抜粋:
============
幼女樹脂詰め殺人事件。被告人の大橋茂は、ウレタン工場に勤務していた。子供の遺体をクリスタルレジンで固め、標本のようにして世間に晒したという。大橋茂は任意同行後、犯行を自供。弁護側は無罪を主張したが、裁判員裁判の判決は死刑。判決後、持病の精神疾患が悪化し、大橋茂は移送された警察病院で自殺していた。

ラジオとテレビで裁判官の小泉勤の失踪を報じていた。小泉家には妻と幼い娘がいる。そこへ、宅配便が届いた。品名には均等の愛の刑と記してある。キャバクラ嬢のユキの元へも宅配便が届く。こちらも同じように、品名は均等の愛の刑。開けてみると中には、縦に切られた小泉勤の死体が入っていた。

捜査本部が立てられ、捜査会議が行われた。事件の概要が述べられ、被害者になり得る候補者は残り6名。内1名は沢村の妻、遥だ。捜査中の刑事に連絡が入る。冷凍室の檻の中で氷漬けになった女性は、全裸で笑っていた。檻に張り付けられたカードには、ずっと美しくの刑と書いてあった。裁判員の1人だった。別の場所では、占い師だった男が針を千本飲まされて息絶えていた。そしてカードには針千本飲ますの刑と記されてある。彼も裁判員の1人だった。

沢村は事件の捜査から外され、署で待機していた。焦燥感が募り、暴れても足りない。彼が妻子を最後に見たのは、家から出て行く時。妻は最後に、あなたは刑事としては優秀かもしれないけれど、父親としては最低よ、と言い捨てて行ったのである。動かずにいられなかった。タクシーで遥の友人である秋山佳代の勤める病院へ向かった。沢村は佳代から話を聞き出そうとするが、彼女から遥の事で酷く責められる。そこへ他の刑事もやって来た。遥と息子が危機的状況だと告げる沢村。すると佳代は、自分の部屋に匿っている事を話す。刑事が佳代の彼氏の件を話すと、佳代は愕然として、彼氏などいないと話した。では、佳代の部屋にいた男とは。

雨合羽を来た男は、衣装ケースに入れた遥と子供に蓋をする。それから、部屋の外へ運び出して車に乗せた。沢村は刑事の車を借りてその後を追う。佳代の部屋のテーブルには、お仕事見学の刑と書かれたカードが置かれていた。電話で聞いた沢村は更にヒートアップ。必死に前方の車を追い詰める。無線で応援を呼んだ際、不注意からハンドルを切り損ね、車が横転。その車へ更にトラックが危害を加えた。沢村は満身創痍で、車から脱出。男が降りて来て、這い蹲る彼を蹴り上げた。そして、にやりと笑い遥と子供を連れ去った。沢村は薄れゆく意識の中、遥の事を何も知らない事に気付いた。3年前の裁判員裁判での事も、2人目の子供を流産した事も、妻がずっと辛い思いをしていた事も。
============
[保存済みの項目]

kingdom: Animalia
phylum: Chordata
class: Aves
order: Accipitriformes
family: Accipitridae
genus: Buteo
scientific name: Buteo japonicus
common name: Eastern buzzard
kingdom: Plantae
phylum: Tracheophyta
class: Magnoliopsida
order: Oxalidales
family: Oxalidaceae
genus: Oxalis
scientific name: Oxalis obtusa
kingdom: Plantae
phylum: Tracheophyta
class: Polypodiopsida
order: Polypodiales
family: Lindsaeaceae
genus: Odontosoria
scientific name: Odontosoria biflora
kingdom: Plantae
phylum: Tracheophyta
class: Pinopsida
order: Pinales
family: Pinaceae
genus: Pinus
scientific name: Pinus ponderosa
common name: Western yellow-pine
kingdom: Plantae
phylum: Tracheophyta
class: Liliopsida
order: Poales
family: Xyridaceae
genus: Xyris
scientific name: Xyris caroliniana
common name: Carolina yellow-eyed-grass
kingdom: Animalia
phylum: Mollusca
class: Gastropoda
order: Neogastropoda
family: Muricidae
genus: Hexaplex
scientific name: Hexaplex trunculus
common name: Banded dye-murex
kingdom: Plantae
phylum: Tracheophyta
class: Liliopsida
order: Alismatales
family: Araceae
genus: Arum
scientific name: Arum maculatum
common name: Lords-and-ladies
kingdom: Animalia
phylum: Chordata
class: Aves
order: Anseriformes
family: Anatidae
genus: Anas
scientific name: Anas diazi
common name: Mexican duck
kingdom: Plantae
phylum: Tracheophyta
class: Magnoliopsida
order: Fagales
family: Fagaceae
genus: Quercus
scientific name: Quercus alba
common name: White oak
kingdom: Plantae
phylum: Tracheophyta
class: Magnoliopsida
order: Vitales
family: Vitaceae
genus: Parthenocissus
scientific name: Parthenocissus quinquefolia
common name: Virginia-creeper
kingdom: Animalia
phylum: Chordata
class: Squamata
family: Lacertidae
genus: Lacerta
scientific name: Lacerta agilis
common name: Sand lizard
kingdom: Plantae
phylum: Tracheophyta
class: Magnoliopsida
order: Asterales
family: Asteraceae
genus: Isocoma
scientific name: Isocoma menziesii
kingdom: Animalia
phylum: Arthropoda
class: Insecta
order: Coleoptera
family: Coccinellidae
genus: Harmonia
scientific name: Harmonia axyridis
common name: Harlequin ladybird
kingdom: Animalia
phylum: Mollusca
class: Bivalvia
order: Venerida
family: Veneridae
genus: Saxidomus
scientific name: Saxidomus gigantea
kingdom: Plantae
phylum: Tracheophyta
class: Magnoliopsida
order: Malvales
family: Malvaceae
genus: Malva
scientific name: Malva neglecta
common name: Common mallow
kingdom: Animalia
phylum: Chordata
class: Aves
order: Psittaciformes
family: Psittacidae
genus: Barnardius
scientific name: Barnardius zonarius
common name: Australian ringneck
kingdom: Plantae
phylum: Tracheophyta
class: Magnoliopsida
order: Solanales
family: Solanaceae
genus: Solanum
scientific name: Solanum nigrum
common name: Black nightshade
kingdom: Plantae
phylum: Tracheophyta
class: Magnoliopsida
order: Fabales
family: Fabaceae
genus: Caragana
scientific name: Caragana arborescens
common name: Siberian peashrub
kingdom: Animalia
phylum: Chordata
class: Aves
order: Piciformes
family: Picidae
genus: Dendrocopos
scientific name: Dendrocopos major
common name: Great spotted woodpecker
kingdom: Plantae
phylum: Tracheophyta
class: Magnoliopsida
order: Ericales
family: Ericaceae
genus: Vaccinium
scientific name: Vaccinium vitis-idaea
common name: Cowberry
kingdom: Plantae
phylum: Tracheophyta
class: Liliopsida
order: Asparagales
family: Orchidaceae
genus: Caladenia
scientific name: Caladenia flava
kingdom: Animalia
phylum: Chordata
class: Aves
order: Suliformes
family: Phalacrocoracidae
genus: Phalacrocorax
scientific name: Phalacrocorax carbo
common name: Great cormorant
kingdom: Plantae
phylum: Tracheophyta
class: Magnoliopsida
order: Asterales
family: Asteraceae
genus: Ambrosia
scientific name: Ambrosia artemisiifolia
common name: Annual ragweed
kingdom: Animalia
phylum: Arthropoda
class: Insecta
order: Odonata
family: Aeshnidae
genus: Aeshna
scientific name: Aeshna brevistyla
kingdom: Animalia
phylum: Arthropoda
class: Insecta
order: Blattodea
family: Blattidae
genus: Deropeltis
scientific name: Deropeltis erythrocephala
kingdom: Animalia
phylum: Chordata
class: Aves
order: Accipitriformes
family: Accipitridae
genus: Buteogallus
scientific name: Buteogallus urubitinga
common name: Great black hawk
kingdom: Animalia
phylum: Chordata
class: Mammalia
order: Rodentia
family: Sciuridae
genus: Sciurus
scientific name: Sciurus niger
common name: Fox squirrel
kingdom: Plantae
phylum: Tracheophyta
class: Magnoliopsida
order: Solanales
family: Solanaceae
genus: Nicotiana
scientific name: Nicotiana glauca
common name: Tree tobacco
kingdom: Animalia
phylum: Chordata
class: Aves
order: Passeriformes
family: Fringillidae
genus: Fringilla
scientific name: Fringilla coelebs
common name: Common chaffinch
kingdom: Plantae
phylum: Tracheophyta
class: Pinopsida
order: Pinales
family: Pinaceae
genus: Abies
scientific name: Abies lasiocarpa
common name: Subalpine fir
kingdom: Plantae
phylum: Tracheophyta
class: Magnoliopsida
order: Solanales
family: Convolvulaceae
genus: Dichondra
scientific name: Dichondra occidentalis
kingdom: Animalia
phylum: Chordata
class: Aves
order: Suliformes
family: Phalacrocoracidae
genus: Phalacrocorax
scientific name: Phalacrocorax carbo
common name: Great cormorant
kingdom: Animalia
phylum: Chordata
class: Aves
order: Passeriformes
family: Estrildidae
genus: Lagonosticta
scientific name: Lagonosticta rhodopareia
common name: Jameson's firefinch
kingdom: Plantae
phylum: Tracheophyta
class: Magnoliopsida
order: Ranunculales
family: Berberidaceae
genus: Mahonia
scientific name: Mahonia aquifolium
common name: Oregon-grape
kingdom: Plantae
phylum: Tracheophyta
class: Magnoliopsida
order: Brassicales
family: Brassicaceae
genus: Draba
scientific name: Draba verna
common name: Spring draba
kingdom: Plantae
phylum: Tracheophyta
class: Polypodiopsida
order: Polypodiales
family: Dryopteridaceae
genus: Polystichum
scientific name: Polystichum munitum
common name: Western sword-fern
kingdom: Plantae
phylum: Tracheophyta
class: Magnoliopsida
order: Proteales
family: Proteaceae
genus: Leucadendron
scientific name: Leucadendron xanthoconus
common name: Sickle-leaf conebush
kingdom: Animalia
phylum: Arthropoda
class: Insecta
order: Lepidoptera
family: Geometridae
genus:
============
課題の内容:
裁判員を狙った連続殺人事件のあらすじを、最後の文に続けて書き進めてください。 これらの項目は、あらすじの内容とは関係ありません。

解答:
映画『ミュージアム』のあらすじ【転】

謹慎処分を言い渡された沢村は、喫茶店で西野を待ち、捜査状況を教えてもらう。資料に目を通した沢村は、何かが裏で繋がっている気がすると言う。その時、西野は外にカエル男を見つける。男はまるで挑発するかのように、喫茶店のガラスを叩き走り去った。沢村は怒声を上げて、それを追いかける。そして、遅れて西野が。車道に飛び出して轢かれた沢村に促され、西野が先を追いかけた。今日も土砂降りの雨。携帯が鳴った。出ると男の声が、ビルの屋上を示した。必死で屋上へ向かった沢村が見たものは。後ろ手に縛られた西野をビルの端に立たせ、ネクタイを掴んでバランスを取るカエル男。奴は拳銃を持っている。カエル男は自らを表現者と言い、人を楽しませるアーティストだと宣った。そして、3年前の事件で、大橋茂に自分の作品を邪魔されたと怒っている。雷が鳴って雨が止む。陽が差し込むとカエル男は、首元を掻いて時間が来たと言う。それから、西野のネクタイを離した。西野はバランスを崩し、屋上から落下。カエル男はまんまと逃げおおせた。

西野の遺体を前に、同僚から責められる。上司らにカエル男との会話を報告後、沢村は本庁へ向かう事になった。西野を殺したのは自分だ。沢村は車の中で、嘔吐の演技をして逃亡。彼は重要参考人として扱われる事になる。上司は何かを隠していた沢村の後を追え、と部下へ命令した。裏のルートから銃を入手した沢村。とあるラーメン屋にて、アレルギーで騒ぐ客を目にし、カエル男が日光アレルギーである事を突き止める。病院を虱潰しに調べて行けば、奴の事が分かるはずだ。医師から半ば脅迫まがいに聞き出した情報。カエル男の本名は霧島早苗。極度の光線過敏症であった。

霧島の自宅へ侵入した。薄暗く狭い廊下を、警戒しながら進む。どこかの部屋からクラシック音楽が流れている。その部屋へ辿り着いた。中には至る所に今までの犯行が貼り出されていた。テレビの画面には、自分の部屋が映し出されている。背後から忍び寄る気配へ俊敏に反応した沢村。奴と取っ組み合い、背中を負傷。更に殴り合いを続けたが、沢村は力尽き、最後に殴られて意識を失った。

気が付くと、密室に閉じ込められている。部屋には女と子供のマネキン。女のマネキンには銃、子供のマネキンにはパズルが持たされていた。蓋を開けるとピースと録音機。食堂での西野との会話が録音されていた。ひとしきり暴れた後、銃を手に取る。奴の意図が読めない。扉はパスワードがないと開かない。突然、音が鳴って驚く。バーガーとジュースが転がって来る。こうなったら奴の遊びに付き合うしかない。沢村はパズルを作り始めた。
腹が減ってバーガーとジュースを口にする。こんな時に子供との会話を思い出す。闇雲にパスワードを押してみる。だが、扉は開かない。その頃、霧島はメトロポリタンミュージアムを口ずさみながら、何かの肉をミンチにしてハンバーグを作っていた。

映画『ミュージアム』の結末・ラスト(ネタバレ)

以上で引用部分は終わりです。